Она сидела на плетеном диване, он вышел из дома с папироской и присел рядом. Она закашлялась. Он встал, шагнул в сад, затоптал папиросу в землю, вернулся.
– Как вы добры и внимательны, доктор, – сказала Елизавета. – Я все еще немного кашляю от табачного дыма.
– Простите, – сказал Сергей Сергеич.
– О, это вы меня простите! – Она ласково улыбнулась. – Я измучила весь дом своим кашлем. Тетя Ангелина из-за меня перестала курить. Но я выздоровею, правда? С вашей помощью, вы ведь обещали? И тогда все в доме смогут курить, как курили раньше!
– Непременно! Вы, собственно говоря, уже здоровы. Так, небольшое раздражение в гортани… Елизавета Васильевна! Я вам хотел сказать одну важную вещь…
– Сергей Сергеевич. – Улыбка ушла с ее лица. – Я знаю, что вы хотите сказать. Я очень, очень, очень ценю вас и ваше внимание. Я даже… – Она вдруг покраснела и стала ломать свои длинные красивые пальцы. – Я даже, наверное, люблю вас… как друга… как прекрасного человека… и в других обстоятельствах я была бы счастлива принять ваше предложение… Мой отец вас просто обожает. Мама и тетки от вас без ума. Но поймите меня…
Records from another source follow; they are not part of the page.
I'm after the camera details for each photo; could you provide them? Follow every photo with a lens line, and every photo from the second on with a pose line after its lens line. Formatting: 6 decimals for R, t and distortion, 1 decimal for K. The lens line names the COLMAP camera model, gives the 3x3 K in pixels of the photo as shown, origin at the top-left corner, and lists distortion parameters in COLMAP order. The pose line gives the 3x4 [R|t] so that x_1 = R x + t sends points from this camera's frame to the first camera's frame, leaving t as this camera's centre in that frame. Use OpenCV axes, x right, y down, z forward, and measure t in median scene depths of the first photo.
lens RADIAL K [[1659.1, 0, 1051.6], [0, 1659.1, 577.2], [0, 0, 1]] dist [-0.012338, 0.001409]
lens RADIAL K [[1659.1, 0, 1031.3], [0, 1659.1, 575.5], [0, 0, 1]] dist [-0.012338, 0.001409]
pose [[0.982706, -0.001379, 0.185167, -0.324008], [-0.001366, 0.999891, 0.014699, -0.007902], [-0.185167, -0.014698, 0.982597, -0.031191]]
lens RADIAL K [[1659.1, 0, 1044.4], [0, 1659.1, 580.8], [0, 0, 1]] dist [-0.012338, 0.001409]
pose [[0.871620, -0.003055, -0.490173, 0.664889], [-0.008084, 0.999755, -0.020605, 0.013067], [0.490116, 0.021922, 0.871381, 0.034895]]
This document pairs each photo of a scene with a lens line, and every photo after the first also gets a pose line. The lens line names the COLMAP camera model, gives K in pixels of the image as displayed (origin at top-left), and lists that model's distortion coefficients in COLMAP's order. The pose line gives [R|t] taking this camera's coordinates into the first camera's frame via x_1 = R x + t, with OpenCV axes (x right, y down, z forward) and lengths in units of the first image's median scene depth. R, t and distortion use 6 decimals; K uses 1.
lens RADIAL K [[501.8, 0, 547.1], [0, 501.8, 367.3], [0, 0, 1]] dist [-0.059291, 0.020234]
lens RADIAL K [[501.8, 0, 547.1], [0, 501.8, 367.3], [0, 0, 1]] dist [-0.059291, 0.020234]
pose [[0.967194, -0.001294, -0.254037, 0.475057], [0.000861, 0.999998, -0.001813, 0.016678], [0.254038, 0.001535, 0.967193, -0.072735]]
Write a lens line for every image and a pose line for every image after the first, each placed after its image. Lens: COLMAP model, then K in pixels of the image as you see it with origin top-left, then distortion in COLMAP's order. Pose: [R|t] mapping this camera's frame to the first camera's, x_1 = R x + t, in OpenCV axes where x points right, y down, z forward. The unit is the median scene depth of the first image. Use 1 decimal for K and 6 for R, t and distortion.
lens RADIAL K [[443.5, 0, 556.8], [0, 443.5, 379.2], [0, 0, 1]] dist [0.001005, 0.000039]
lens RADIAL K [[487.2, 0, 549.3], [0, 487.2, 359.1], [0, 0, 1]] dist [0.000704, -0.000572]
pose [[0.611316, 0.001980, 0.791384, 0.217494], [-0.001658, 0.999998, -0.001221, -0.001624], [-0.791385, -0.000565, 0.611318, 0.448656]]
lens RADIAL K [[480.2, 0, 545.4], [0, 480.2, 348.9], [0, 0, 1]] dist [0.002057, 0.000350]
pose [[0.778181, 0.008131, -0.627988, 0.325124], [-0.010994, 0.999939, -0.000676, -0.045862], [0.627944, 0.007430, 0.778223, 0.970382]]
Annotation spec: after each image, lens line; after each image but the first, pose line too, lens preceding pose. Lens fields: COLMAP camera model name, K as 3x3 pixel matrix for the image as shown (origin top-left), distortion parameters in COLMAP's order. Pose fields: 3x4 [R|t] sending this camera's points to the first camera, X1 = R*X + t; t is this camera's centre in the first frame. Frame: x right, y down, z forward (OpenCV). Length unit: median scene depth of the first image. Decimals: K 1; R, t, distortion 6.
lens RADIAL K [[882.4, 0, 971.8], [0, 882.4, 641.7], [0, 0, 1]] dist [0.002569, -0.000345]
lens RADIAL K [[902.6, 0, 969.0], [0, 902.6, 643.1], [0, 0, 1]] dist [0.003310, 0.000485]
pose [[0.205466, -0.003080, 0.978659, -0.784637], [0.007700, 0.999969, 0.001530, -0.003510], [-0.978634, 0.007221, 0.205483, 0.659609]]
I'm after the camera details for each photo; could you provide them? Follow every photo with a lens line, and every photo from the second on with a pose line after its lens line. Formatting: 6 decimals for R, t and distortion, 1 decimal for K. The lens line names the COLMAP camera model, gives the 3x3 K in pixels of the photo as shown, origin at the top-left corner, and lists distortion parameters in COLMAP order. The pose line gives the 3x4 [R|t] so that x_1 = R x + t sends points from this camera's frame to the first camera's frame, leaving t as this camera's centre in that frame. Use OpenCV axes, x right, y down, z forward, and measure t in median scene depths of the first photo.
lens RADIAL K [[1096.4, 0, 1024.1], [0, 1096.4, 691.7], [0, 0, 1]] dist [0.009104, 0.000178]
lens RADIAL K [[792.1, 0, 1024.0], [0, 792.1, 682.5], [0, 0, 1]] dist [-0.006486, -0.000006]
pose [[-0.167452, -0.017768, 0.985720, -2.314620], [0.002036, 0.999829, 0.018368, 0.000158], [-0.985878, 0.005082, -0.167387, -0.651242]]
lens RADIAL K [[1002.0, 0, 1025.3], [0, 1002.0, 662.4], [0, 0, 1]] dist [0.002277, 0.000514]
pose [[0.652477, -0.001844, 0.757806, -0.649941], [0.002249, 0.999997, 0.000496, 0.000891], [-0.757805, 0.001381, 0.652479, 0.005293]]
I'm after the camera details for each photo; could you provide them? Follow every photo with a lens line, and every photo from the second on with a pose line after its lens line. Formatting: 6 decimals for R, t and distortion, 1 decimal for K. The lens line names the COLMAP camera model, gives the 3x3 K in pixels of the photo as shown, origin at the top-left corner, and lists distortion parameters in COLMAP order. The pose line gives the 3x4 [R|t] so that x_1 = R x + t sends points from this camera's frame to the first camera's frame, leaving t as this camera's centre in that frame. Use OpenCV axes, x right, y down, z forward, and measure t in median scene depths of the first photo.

“Ишь, – вдруг раздраженно подумал Пигарев. – Я ей пока еще ни одного слова не сказал, а она уже отказывает!”
– Я не создана для семейного счастья. Я не жена, не хозяйка, не мать. Я художница. Это не просто мои фантазии. Я работаю над собою, я сижу за мольбертом по пять часов в день. Меня поддержал господин Поленов, он видит во мне способности.
– Разве одно мешает другому? – возразил Сергей Сергеич.
– Мне двадцать пять лет, – серьезно сказала Лиза. – Ежели бы я чувствовала в себе женское призвание, я бы вышла замуж семь лет назад, у меня уже было бы трое детей… Ах, Сергей Сергеевич, не горюйте, милый! – Она откинула голову, посмотрела него как будто бы издали. – О! Я вижу, как вы нахмурились, как напряглись ваши брови и веки, как горит ваш взор, как ходят желваки на ваших скулах! С вас можно писать молодого римского христианина, который стоит перед каким-нибудь консулом или прокуратором в ожидании приговора! Какое сильное, благородное лицо… – Она перевела дыхание и улыбнулась. – Простите, мой милый, мой дорогой друг. Вы меня прощаете?
Она заглянула ему в глаза и по-дружески крепко сжала его запястье.
– Я не в силах на вас сердиться, – сказал он и поцеловал ей руку, хотя его сердце было стиснуто гневом и унижением.
– Правда?
– Клянусь. – Он склонил голову.
– Тогда приходите в среду на вокзал, я уезжаю в Москву. Проводите меня!
* * *
Но в среду его позвали на консилиум.